EXERCISES TO COMPLETE:
1. Update the cruise ship comments from "The biggest issue" up to and including "out of service.", replacing "Carnival" with "the cruise line".
2. In the comments on the crippled cruise ship, rewrite the paragraph beginning "As to disregard for the crew" more briefly, keeping its main facts.
3. Pick up the comments on the crippled cruise ship from where they stop and continue them.
### EXTRACTED TEXT
7 thoughts on “The Crippled Cruise Ship”

  1. When my great grandmother came over in 1908, she knew what she was in for, she planned ahead, she had the opportunity to bring her own food and bedding, and most of all the ship had a way of getting human waste off the ship. Steerage was better because you could be prepared for it.

    As to disregard for the crew, few of them are our countrymen, and this is an occuppational hazard. Most Americans don’t get a lot of vacation time and drifting about the Gulf of Mexico is a pretty lousy way to spend it. Of course the audience’s sympathy is going to be for the passengers. Have you ever seen a Titanic movie focused on the crew?

    The biggest issue to me is how Carnival, and the whole industry usually gets a huge pass on these kinds of screw ups because of their cozy and corrupt relationship with the travel press. This ship has been having power failures for over six months and they never took it out of service.
######
### DATASET EXCERPTS
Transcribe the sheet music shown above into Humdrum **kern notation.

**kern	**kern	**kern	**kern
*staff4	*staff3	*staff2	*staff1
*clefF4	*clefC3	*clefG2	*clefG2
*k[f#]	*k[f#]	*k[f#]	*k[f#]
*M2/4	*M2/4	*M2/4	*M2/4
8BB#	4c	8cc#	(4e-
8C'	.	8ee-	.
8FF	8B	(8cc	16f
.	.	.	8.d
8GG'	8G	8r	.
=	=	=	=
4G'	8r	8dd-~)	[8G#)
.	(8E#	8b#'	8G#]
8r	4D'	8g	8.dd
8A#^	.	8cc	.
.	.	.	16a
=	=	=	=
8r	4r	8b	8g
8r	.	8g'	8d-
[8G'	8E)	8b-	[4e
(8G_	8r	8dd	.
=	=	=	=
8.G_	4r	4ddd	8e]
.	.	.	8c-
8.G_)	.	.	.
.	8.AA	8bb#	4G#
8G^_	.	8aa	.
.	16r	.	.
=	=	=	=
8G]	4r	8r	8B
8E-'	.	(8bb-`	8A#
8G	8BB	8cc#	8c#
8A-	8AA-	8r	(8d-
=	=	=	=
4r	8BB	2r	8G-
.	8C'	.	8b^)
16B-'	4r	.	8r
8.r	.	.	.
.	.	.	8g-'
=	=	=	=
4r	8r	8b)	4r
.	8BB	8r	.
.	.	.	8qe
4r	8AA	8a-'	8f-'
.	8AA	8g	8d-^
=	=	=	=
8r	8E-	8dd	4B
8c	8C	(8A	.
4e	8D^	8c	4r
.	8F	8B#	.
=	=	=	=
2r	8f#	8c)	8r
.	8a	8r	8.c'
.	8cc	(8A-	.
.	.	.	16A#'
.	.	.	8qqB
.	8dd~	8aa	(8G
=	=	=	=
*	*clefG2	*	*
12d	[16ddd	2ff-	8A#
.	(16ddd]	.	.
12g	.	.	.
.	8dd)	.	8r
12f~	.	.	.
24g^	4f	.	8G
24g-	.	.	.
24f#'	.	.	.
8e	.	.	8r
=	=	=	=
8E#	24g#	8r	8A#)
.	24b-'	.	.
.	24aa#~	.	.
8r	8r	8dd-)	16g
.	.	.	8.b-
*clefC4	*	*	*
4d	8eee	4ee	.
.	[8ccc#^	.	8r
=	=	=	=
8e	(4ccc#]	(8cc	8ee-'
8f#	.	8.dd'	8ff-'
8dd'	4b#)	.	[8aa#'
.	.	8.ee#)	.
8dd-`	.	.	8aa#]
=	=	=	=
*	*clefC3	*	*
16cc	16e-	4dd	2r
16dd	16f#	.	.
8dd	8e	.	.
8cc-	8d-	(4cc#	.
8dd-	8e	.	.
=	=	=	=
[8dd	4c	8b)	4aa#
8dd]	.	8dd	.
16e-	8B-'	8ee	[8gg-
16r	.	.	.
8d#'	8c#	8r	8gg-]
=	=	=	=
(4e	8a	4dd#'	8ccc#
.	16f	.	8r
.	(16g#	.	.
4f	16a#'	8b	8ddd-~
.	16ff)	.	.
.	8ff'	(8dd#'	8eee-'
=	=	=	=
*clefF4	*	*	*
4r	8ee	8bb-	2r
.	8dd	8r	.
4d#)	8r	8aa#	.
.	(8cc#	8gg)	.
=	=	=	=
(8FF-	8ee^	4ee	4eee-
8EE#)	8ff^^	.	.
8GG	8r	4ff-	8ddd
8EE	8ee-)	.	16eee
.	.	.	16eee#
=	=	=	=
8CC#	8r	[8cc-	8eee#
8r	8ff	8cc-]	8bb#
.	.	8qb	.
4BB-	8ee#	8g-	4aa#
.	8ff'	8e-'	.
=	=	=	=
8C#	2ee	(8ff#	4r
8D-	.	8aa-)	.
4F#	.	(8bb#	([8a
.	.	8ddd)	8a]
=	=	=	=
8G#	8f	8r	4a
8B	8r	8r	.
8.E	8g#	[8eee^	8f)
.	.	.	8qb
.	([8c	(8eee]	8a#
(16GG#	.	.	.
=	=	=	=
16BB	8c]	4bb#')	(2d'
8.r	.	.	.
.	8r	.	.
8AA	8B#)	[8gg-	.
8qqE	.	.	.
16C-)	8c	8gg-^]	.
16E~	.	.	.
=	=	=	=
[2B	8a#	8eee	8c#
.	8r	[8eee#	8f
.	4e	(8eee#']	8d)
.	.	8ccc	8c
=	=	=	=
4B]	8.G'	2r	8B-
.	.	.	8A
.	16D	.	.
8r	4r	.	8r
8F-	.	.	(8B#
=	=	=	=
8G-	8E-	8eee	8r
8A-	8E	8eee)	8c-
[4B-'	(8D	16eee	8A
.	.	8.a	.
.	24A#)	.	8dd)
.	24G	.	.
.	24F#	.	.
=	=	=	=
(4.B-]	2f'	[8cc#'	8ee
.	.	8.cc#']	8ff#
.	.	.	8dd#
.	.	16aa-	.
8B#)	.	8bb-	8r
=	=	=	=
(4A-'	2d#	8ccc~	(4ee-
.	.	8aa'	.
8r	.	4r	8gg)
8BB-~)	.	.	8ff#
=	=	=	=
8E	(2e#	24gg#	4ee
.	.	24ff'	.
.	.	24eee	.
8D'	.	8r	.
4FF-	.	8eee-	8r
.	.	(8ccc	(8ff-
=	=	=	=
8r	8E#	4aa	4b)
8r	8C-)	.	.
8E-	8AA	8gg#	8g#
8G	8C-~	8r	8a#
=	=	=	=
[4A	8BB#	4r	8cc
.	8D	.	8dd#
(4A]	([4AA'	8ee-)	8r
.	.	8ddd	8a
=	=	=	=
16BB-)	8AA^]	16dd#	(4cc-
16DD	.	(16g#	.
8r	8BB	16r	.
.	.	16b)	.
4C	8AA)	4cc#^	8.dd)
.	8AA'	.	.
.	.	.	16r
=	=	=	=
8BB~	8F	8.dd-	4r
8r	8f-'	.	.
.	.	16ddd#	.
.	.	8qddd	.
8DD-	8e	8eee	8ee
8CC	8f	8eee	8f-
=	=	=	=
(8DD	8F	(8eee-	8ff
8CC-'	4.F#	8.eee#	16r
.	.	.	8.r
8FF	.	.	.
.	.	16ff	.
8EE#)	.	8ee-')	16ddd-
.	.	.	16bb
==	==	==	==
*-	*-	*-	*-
######
OUTPUTS IN ORDER:
1.
The biggest issue to me is how the cruise line, and the whole industry usually gets a huge pass on these kinds of screw ups because of their cozy and corrupt relationship with the travel press. This ship has been having power failures for over six months and they never took it out of service.

2. Few crew members are Americans, and the danger is an occupational hazard for them. Most Americans get little vacation time, and drifting around the Gulf of Mexico is a poor way to spend it, so audiences naturally sympathize with the passengers. The writer asks whether anyone has ever seen a Titanic movie focused on the crew.

3.
  2. What struck me about this Charlie Foxtrot was:

    1) The horrible lack of redundancy. All the generators for a diesel-electric ship were in one compartment? God help them if the fire had occurred during a storm or in restricted waters.

    2) Why did Carnival tow the ship all the way to Mobile with the passengers aboard? She sailed from Houston – at least go there, offload, and then take the hulk to Mobile for repair.

    1. The original plan was to tow the ship to Progresso, Mexico, but by the time tugs had arrived the ship had drifted northward on the current and Mobile was closer. A tow-line break and rough seas further delayed her arrival.

      And then the bus taking passengers from Mobile to New Orleans broke down…

      1. Mobile closer than Progresso? That’s a couple of hundred miles of drift. I could see that if she’d been caught in the Gulf Stream, but I don’t recall that part of the Gulf having that big of a current.

  3. I’ll cross-post a random musing I Facebooked this morning:

    “News of the ironically-named Carnival Triumph got me to thinking about the centuries of progress in sanitation. I vaguely recall anecdotes of pre-Industrial-Era urbanites tossing their refuse off of balconies onto the street. Would the living conditions of, say, Shakespeare’s London have been closer to those of its current self, or to those of the beleaguered ocean liner?”